Monday, July 3, 2017

Gray's Corner

May 10, 1994 Daily Record  Gray’s Corner and Community by Bette Moore. 

As one travels south of Lawrenceville 5 miles on Illinois Rt 1 and 1 ½ miles west,there is a community called Gray’s Corner.

In the early 1800s, Joseph Gray bought a parcel of land from the Vandermark heirs. Gray started a general store and later sold it to his son, Sherman Gray- thus the business was known as Gray’s store and the intersection of two country roads was called Gray’s corner. Today the two roads are specified as 1000 E. and 500 N.

A blacksmith shop was across the road from the store and there was a barbershop on the north side of the store. Sherman Gray sold the store to “Ham” Jacobs and Roy Crouch. Harry Loos was a clerk in the store from 1924 to 1940. He then purchased the business from Jacobs and  Crouch and continued to operate it  until 1966. Don Greenlee was the last owner of the merchandise and store.The store building has been made into a house owned by Clarence and Bernice Buchanan.

Just east of Gray’s store was the T. I. Gould tool house where 45 to 50 men reported for work during the county’s busy oilfield activities.
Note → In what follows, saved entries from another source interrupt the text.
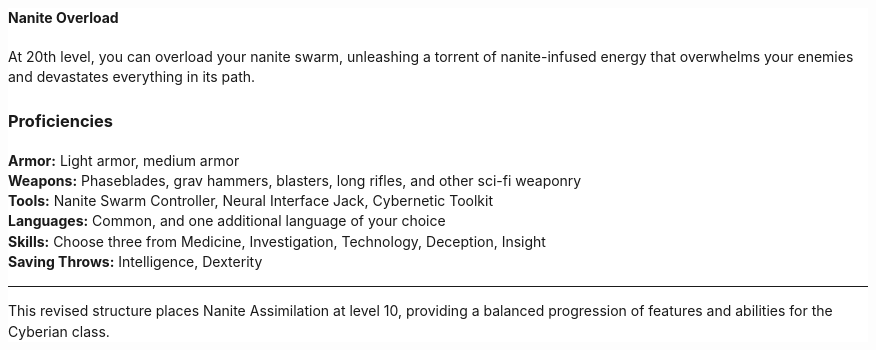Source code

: #### Nanite Overload
At 20th level, you can overload your nanite swarm, unleashing a torrent of nanite-infused energy that overwhelms your enemies and devastates everything in its path.

### Proficiencies

**Armor:** Light armor, medium armor  
**Weapons:** Phaseblades, grav hammers, blasters, long rifles, and other sci-fi weaponry  
**Tools:** Nanite Swarm Controller, Neural Interface Jack, Cybernetic Toolkit  
**Languages:** Common, and one additional language of your choice  
**Skills:** Choose three from Medicine, Investigation, Technology, Deception, Insight  
**Saving Throws:** Intelligence, Dexterity

---

This revised structure places Nanite Assimilation at level 10, providing a balanced progression of features and abilities for the Cyberian class.
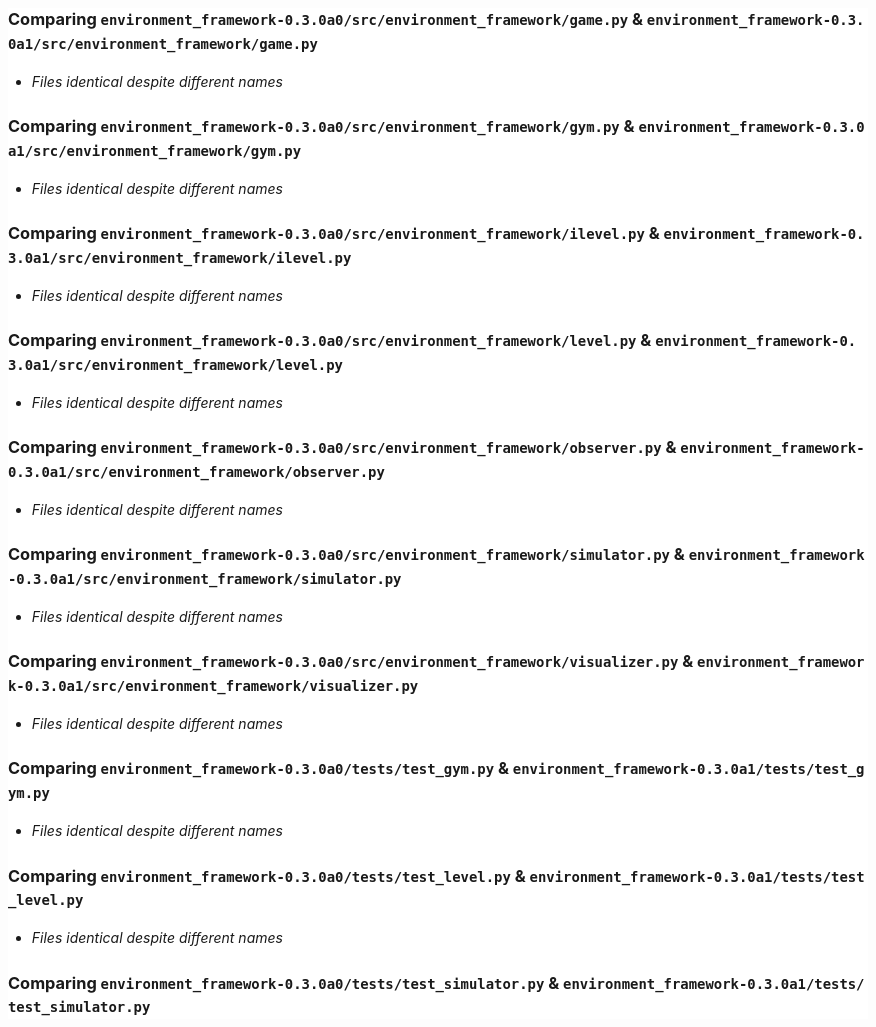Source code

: ### Comparing `environment_framework-0.3.0a0/src/environment_framework/game.py` & `environment_framework-0.3.0a1/src/environment_framework/game.py`

 * *Files identical despite different names*

### Comparing `environment_framework-0.3.0a0/src/environment_framework/gym.py` & `environment_framework-0.3.0a1/src/environment_framework/gym.py`

 * *Files identical despite different names*

### Comparing `environment_framework-0.3.0a0/src/environment_framework/ilevel.py` & `environment_framework-0.3.0a1/src/environment_framework/ilevel.py`

 * *Files identical despite different names*

### Comparing `environment_framework-0.3.0a0/src/environment_framework/level.py` & `environment_framework-0.3.0a1/src/environment_framework/level.py`

 * *Files identical despite different names*

### Comparing `environment_framework-0.3.0a0/src/environment_framework/observer.py` & `environment_framework-0.3.0a1/src/environment_framework/observer.py`

 * *Files identical despite different names*

### Comparing `environment_framework-0.3.0a0/src/environment_framework/simulator.py` & `environment_framework-0.3.0a1/src/environment_framework/simulator.py`

 * *Files identical despite different names*

### Comparing `environment_framework-0.3.0a0/src/environment_framework/visualizer.py` & `environment_framework-0.3.0a1/src/environment_framework/visualizer.py`

 * *Files identical despite different names*

### Comparing `environment_framework-0.3.0a0/tests/test_gym.py` & `environment_framework-0.3.0a1/tests/test_gym.py`

 * *Files identical despite different names*

### Comparing `environment_framework-0.3.0a0/tests/test_level.py` & `environment_framework-0.3.0a1/tests/test_level.py`

 * *Files identical despite different names*

### Comparing `environment_framework-0.3.0a0/tests/test_simulator.py` & `environment_framework-0.3.0a1/tests/test_simulator.py`
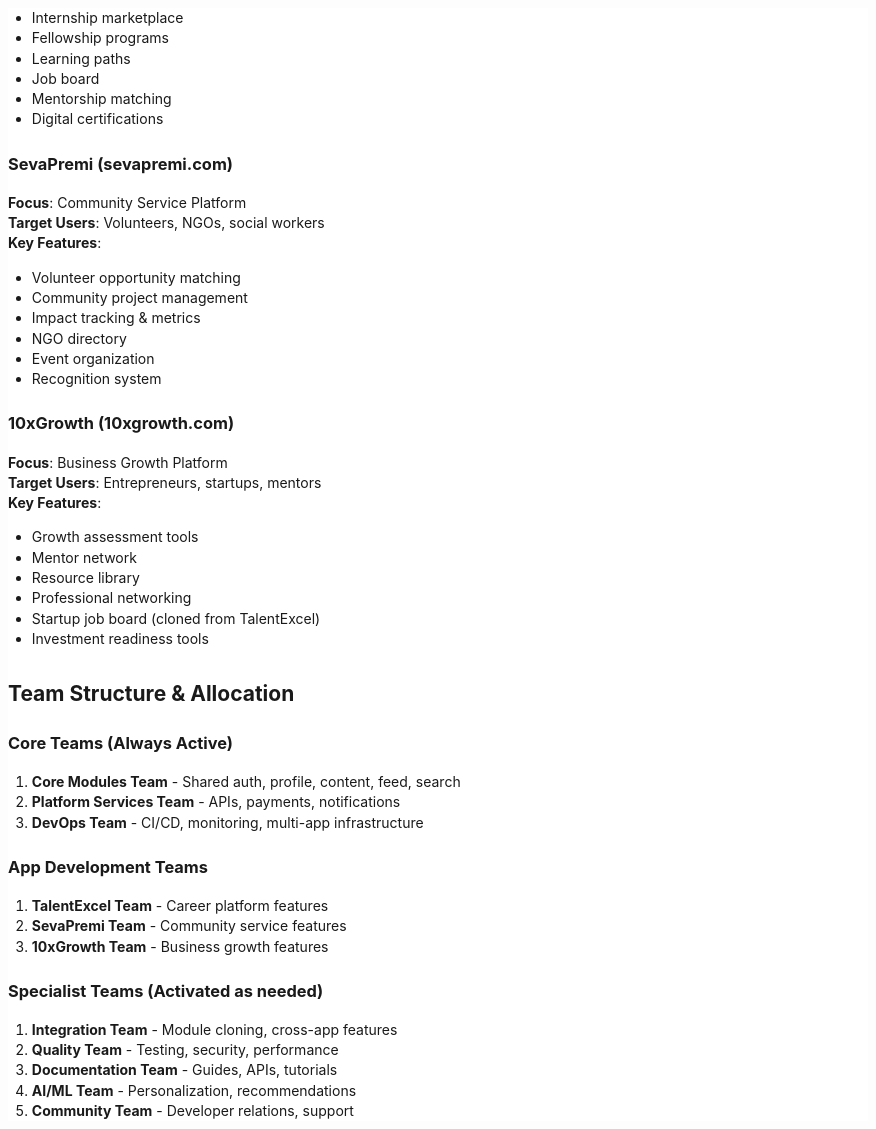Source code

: - Internship marketplace
- Fellowship programs
- Learning paths
- Job board
- Mentorship matching
- Digital certifications

### SevaPremi (sevapremi.com)

**Focus**: Community Service Platform  
**Target Users**: Volunteers, NGOs, social workers  
**Key Features**:

- Volunteer opportunity matching
- Community project management
- Impact tracking & metrics
- NGO directory
- Event organization
- Recognition system

### 10xGrowth (10xgrowth.com)

**Focus**: Business Growth Platform  
**Target Users**: Entrepreneurs, startups, mentors  
**Key Features**:

- Growth assessment tools
- Mentor network
- Resource library
- Professional networking
- Startup job board (cloned from TalentExcel)
- Investment readiness tools

## Team Structure & Allocation

### Core Teams (Always Active)

1. **Core Modules Team** - Shared auth, profile, content, feed, search
2. **Platform Services Team** - APIs, payments, notifications
3. **DevOps Team** - CI/CD, monitoring, multi-app infrastructure

### App Development Teams

1. **TalentExcel Team** - Career platform features
2. **SevaPremi Team** - Community service features
3. **10xGrowth Team** - Business growth features

### Specialist Teams (Activated as needed)

1. **Integration Team** - Module cloning, cross-app features
2. **Quality Team** - Testing, security, performance
3. **Documentation Team** - Guides, APIs, tutorials
4. **AI/ML Team** - Personalization, recommendations
5. **Community Team** - Developer relations, support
Six- horse teams were also among those reporting for work.

Just a few rods east of the toolhouse was a house built in the late 1800s by Gould. A few years ago Joe and Joaan Diver bought the house and made it into a bed and breakfast establishment with antiques a specialty and named their new business “Gould House.”

Fillmore school was about a mile north of Gray’s corner. It was eventually enlarged to a three room school. It was the largest country school in Lawrence County with three teachers and at one time had an enrollment of 125 to 130 students.  A few years ago the school burned and never reopened.

Gray’s corner had a fast pitch softball team in 1940 to 1950 when the softball era was at its peak in Lawrence County. The teams played in Lawrenceville and St. Francisville leagues. In the early 1930s medicine and tent shows were popular attractions at Gray’s corner.

The foregoing facts were combined by Jack Gould and Bernice Buchanan, while the accompanying photograph was applied by Mary Loos Wagner. I can remember visiting the store at Gray’s corner with my father many years ago. He wanted me to see one of the nicest country stores he had ever seen. I think it had the first little building separate from the store in which oil for cars was kept that I had ever seen in the country. And I recall that when father was an inspector for the Illinois Department of Agriculture, he gave the store an excellent rating as far as cleanliness was concerned.  

1965 Atlas map showing Gray's Corner west of Rt 1.
In 1966 this general merchandise store often call Loos Grocery was a familiar landmark on the northwest corner of the intersection of two Country Rds. SW. of Lawrenceville known as Gray’s corner.